Recorded data
+++++

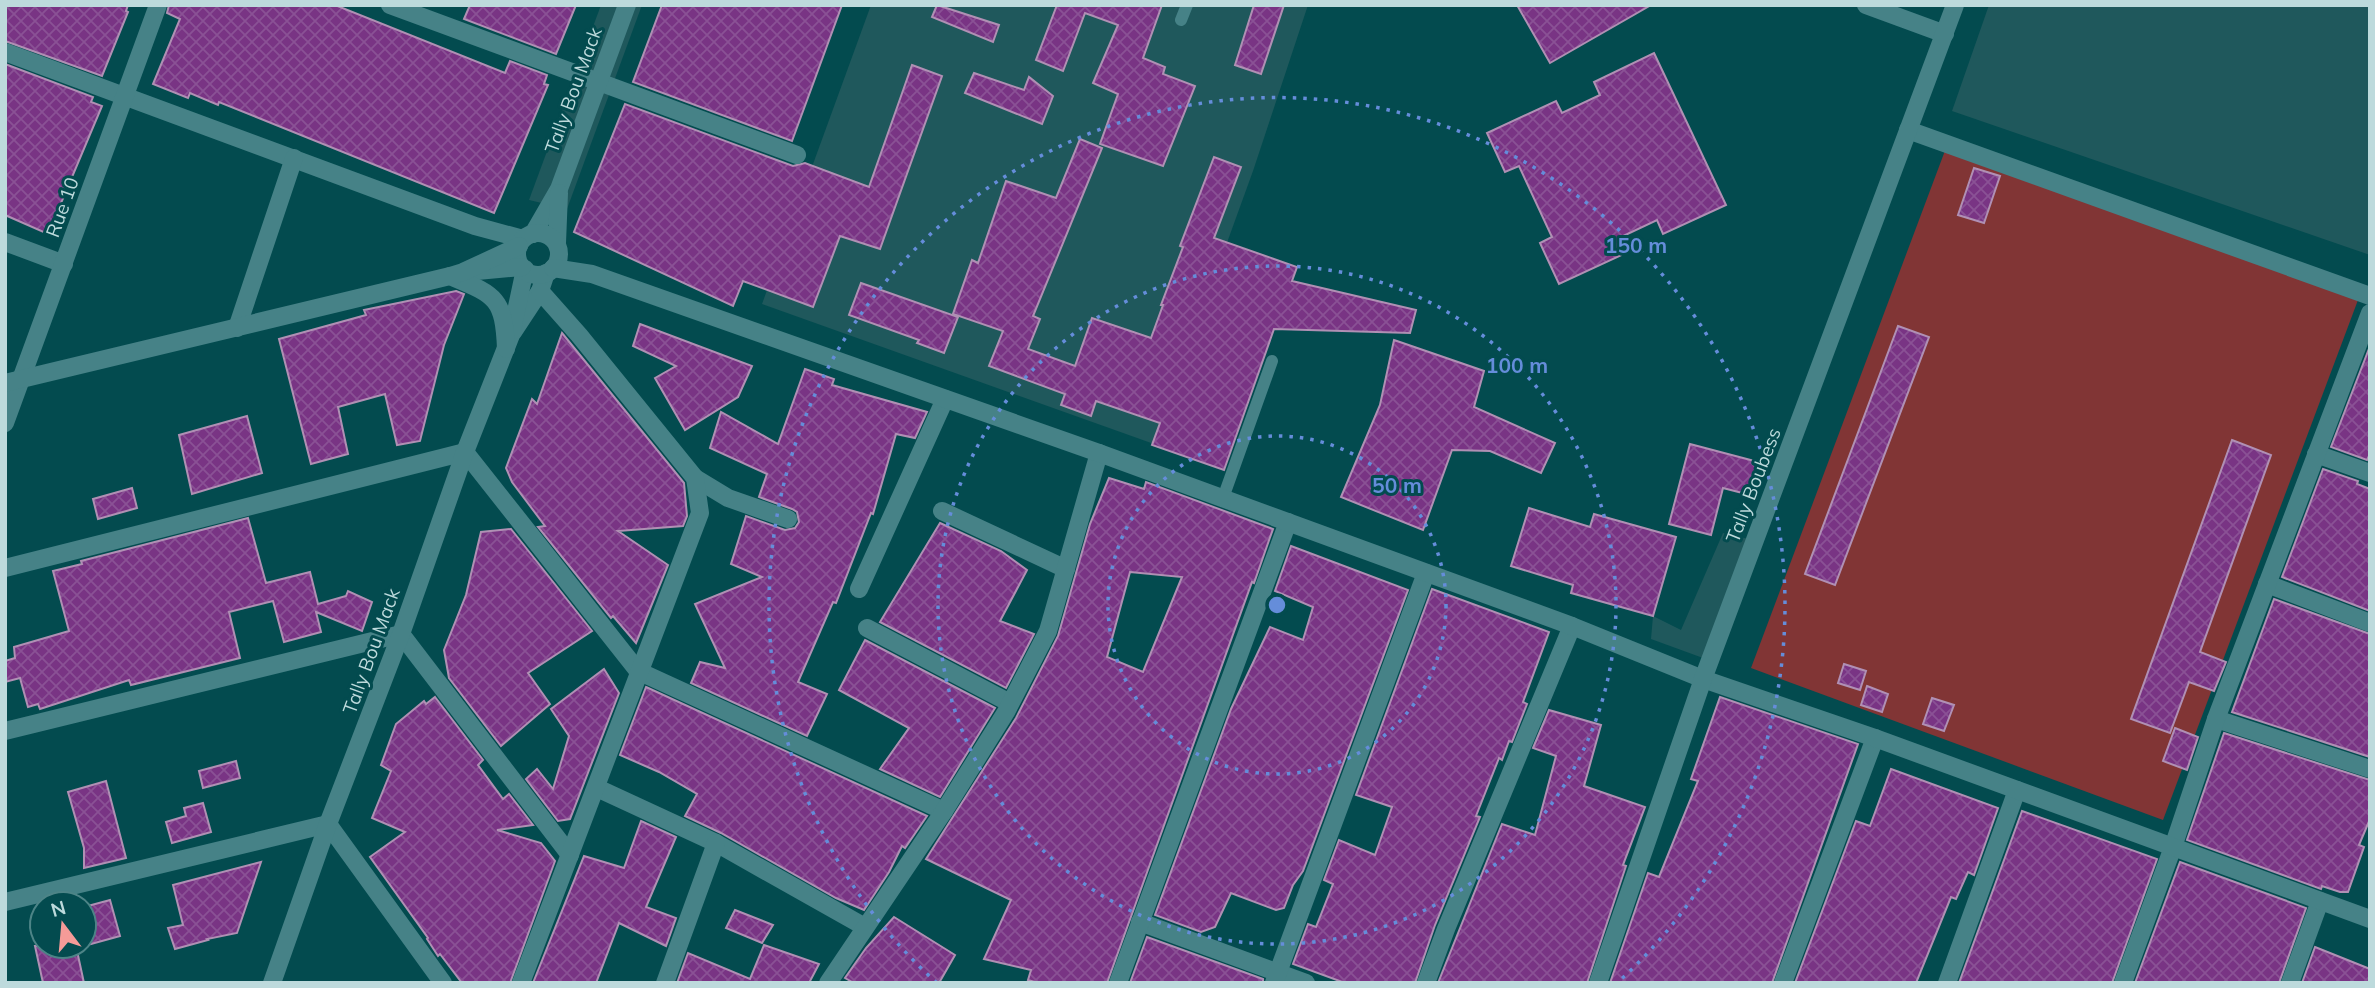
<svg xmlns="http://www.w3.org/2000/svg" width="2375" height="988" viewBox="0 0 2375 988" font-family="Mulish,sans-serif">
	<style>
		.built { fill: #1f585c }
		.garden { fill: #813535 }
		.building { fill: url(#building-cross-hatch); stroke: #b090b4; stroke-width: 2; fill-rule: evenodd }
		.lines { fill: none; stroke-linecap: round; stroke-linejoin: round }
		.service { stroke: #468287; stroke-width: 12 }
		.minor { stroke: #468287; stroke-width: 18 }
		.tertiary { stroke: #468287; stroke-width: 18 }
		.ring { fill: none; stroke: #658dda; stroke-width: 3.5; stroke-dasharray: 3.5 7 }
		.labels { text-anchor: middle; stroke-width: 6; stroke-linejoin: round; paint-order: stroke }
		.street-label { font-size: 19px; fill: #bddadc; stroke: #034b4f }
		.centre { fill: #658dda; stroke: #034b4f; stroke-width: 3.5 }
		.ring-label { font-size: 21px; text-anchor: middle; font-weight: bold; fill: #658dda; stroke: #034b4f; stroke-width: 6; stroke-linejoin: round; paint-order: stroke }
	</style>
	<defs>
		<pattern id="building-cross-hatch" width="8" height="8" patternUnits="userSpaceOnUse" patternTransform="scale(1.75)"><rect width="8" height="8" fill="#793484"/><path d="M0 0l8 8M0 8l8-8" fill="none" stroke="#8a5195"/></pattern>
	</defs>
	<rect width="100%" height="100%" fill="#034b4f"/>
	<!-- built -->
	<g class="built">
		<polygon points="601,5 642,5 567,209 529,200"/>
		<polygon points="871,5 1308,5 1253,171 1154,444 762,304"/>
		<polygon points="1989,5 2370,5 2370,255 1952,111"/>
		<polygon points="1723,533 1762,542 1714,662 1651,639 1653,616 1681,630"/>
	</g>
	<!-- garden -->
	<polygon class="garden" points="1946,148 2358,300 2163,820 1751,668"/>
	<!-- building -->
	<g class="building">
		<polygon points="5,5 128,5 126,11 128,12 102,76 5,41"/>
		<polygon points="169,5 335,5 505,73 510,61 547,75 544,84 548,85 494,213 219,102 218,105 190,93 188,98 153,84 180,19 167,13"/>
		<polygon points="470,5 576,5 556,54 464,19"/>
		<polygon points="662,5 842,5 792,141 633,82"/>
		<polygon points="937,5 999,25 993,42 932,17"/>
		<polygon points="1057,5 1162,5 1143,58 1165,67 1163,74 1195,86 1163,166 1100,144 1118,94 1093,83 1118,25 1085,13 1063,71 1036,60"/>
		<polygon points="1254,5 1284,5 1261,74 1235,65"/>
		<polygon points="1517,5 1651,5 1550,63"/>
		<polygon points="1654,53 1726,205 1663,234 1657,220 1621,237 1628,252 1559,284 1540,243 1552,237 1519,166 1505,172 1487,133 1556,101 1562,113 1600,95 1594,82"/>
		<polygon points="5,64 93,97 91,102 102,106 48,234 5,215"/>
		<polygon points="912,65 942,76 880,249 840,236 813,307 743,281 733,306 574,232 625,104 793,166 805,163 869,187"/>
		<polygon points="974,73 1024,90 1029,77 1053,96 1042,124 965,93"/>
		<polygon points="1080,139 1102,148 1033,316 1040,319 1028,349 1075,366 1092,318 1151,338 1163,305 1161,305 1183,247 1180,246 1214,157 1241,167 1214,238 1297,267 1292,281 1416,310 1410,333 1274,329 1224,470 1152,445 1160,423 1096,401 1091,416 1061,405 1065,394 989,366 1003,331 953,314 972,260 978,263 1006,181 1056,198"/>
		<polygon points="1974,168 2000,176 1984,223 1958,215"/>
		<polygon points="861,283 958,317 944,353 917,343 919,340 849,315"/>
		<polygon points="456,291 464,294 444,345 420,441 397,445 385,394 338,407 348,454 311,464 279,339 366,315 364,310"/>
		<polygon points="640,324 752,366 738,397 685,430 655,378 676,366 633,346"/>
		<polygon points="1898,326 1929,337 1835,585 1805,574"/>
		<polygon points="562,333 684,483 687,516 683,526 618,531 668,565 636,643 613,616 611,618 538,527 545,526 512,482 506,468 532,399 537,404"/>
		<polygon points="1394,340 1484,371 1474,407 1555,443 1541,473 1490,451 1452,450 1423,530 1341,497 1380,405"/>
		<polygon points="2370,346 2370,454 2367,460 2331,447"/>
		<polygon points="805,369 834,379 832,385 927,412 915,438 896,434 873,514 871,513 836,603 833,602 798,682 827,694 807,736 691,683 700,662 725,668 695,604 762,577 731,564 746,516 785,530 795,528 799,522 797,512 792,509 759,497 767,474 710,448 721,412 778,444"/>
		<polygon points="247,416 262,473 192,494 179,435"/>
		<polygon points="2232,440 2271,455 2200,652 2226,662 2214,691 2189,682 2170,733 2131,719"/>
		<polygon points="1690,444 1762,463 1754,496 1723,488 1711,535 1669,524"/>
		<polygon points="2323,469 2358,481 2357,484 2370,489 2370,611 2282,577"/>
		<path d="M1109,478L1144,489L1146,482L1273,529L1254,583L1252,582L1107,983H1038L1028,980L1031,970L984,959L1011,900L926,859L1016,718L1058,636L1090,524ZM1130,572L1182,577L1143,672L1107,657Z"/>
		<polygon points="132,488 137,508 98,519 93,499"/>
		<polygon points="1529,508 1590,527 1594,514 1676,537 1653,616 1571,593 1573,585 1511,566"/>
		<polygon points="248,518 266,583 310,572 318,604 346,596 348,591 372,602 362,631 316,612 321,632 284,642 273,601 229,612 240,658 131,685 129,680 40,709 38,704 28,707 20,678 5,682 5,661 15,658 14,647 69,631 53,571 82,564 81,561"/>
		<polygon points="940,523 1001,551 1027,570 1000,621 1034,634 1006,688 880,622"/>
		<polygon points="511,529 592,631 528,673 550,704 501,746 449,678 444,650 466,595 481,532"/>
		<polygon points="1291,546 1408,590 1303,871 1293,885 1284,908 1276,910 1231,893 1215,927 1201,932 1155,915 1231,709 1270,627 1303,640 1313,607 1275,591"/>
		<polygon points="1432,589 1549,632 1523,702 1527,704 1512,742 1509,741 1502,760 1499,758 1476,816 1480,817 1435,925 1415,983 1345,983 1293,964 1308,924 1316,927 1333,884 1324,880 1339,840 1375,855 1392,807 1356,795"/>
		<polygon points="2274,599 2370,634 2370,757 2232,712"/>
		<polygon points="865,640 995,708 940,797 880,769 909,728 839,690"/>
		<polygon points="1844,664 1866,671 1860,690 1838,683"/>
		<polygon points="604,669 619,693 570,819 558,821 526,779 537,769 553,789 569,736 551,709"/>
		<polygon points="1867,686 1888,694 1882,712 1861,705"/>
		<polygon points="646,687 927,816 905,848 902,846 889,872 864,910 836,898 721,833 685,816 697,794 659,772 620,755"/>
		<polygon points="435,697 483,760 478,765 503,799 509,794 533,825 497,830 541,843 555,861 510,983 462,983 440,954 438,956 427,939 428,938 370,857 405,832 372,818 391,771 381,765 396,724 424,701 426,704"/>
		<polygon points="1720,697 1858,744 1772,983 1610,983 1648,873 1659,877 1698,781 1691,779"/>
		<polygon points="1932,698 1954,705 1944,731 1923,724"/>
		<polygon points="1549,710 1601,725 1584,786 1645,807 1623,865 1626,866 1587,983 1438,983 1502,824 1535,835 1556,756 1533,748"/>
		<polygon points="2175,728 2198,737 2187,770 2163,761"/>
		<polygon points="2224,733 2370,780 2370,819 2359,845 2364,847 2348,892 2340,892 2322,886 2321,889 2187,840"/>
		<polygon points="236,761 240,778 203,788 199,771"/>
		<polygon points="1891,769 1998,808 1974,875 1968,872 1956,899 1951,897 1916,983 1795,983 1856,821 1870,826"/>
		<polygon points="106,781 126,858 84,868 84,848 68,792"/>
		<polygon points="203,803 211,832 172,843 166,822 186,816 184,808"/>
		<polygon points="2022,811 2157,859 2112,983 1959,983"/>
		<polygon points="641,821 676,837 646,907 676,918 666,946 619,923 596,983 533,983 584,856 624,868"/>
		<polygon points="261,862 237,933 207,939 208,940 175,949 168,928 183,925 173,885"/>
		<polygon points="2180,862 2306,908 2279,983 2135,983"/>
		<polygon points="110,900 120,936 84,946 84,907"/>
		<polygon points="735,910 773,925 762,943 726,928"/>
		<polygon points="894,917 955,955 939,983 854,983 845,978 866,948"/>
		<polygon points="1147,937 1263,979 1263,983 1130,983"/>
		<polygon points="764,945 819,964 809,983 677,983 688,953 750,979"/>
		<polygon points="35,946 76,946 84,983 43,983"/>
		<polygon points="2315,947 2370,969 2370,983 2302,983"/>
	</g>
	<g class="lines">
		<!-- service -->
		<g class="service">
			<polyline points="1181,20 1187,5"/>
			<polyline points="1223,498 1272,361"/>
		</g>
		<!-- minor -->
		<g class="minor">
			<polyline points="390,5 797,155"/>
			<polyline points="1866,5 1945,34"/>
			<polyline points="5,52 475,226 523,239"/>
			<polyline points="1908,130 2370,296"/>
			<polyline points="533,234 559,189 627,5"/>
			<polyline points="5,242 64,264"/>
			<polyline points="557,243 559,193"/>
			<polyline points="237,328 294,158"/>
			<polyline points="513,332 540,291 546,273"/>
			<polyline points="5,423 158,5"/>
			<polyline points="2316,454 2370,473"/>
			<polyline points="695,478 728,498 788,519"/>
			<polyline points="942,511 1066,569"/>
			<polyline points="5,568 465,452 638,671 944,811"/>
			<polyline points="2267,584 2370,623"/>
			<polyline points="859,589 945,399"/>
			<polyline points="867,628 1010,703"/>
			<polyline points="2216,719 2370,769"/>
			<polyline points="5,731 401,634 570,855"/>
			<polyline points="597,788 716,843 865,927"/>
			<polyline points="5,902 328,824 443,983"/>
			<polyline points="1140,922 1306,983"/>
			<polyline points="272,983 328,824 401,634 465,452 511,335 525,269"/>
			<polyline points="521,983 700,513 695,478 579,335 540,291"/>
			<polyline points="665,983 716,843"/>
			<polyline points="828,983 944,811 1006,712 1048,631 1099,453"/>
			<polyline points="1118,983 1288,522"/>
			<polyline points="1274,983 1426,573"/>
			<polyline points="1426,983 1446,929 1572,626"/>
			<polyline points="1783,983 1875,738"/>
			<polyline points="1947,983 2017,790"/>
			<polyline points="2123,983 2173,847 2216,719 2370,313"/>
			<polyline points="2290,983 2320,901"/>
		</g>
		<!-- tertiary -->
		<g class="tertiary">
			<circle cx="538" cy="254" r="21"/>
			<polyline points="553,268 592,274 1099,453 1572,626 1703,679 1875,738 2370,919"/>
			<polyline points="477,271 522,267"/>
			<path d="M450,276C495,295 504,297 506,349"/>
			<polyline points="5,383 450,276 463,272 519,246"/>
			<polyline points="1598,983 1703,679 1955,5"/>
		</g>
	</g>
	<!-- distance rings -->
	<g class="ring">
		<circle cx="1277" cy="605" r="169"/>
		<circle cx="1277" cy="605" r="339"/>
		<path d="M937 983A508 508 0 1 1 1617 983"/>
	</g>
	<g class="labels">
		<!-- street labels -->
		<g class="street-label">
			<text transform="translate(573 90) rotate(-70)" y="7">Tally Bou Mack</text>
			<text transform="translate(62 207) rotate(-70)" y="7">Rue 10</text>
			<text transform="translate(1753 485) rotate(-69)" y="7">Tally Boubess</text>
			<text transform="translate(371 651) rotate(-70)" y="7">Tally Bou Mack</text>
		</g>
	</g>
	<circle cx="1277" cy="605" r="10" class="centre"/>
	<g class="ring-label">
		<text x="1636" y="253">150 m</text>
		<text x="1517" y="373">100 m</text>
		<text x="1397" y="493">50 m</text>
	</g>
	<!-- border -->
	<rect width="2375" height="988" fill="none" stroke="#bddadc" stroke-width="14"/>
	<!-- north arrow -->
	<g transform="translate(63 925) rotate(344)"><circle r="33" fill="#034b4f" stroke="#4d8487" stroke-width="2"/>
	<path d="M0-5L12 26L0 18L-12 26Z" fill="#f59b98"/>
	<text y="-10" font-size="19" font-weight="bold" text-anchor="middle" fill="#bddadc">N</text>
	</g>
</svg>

+++++

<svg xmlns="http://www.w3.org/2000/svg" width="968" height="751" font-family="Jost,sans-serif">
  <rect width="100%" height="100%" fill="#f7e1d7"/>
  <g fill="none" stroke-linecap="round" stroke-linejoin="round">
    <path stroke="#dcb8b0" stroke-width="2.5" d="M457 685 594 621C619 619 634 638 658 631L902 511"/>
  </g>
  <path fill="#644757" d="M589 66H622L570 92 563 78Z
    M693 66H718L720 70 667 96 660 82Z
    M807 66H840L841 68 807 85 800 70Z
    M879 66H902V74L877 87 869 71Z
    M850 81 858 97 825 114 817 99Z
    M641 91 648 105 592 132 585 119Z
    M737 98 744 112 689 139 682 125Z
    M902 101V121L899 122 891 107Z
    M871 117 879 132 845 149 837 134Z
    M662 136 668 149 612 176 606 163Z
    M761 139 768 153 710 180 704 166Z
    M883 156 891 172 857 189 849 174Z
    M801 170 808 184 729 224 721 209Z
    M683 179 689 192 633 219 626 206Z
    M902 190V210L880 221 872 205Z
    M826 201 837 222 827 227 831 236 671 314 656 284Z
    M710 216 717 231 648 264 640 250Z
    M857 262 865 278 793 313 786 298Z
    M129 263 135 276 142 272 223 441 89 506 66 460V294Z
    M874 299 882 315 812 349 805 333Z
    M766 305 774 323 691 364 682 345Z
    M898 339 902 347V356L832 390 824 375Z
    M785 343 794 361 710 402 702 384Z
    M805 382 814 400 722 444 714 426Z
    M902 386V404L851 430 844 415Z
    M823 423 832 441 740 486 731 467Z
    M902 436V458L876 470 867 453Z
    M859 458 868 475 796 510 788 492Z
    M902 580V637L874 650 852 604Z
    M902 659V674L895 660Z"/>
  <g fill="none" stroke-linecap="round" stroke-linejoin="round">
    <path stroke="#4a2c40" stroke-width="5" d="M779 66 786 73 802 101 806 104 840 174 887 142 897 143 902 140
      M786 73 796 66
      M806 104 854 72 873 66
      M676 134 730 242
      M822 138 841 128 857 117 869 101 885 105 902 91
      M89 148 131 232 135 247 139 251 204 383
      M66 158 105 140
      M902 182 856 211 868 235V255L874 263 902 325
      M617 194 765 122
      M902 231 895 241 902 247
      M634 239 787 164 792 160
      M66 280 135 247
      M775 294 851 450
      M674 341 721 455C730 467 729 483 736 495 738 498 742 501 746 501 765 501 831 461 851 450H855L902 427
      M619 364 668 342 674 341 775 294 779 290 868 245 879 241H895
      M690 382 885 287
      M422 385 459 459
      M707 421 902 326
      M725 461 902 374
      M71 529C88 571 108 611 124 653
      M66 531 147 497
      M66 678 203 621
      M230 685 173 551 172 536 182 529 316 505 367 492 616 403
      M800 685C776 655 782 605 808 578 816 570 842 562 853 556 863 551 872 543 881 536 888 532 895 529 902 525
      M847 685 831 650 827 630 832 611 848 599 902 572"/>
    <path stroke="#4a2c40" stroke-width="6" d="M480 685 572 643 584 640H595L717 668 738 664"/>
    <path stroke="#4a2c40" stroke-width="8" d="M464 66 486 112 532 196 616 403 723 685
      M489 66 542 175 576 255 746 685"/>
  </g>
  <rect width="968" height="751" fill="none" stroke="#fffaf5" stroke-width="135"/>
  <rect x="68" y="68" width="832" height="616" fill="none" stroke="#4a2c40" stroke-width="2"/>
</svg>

+++++

■ Task prompt: Every line above from the line with "M761 139 768 153 710 180 704 166Z" to the line with "M676 134 730 242", inclusive, must be returned exactly; no other line belongs in the reply.

■ Exercise solution:
    M761 139 768 153 710 180 704 166Z
    M883 156 891 172 857 189 849 174Z
    M801 170 808 184 729 224 721 209Z
    M683 179 689 192 633 219 626 206Z
    M902 190V210L880 221 872 205Z
    M826 201 837 222 827 227 831 236 671 314 656 284Z
    M710 216 717 231 648 264 640 250Z
    M857 262 865 278 793 313 786 298Z
    M129 263 135 276 142 272 223 441 89 506 66 460V294Z
    M874 299 882 315 812 349 805 333Z
    M766 305 774 323 691 364 682 345Z
    M898 339 902 347V356L832 390 824 375Z
    M785 343 794 361 710 402 702 384Z
    M805 382 814 400 722 444 714 426Z
    M902 386V404L851 430 844 415Z
    M823 423 832 441 740 486 731 467Z
    M902 436V458L876 470 867 453Z
    M859 458 868 475 796 510 788 492Z
    M902 580V637L874 650 852 604Z
    M902 659V674L895 660Z"/>
  <g fill="none" stroke-linecap="round" stroke-linejoin="round">
    <path stroke="#4a2c40" stroke-width="5" d="M779 66 786 73 802 101 806 104 840 174 887 142 897 143 902 140
      M786 73 796 66
      M806 104 854 72 873 66
      M676 134 730 242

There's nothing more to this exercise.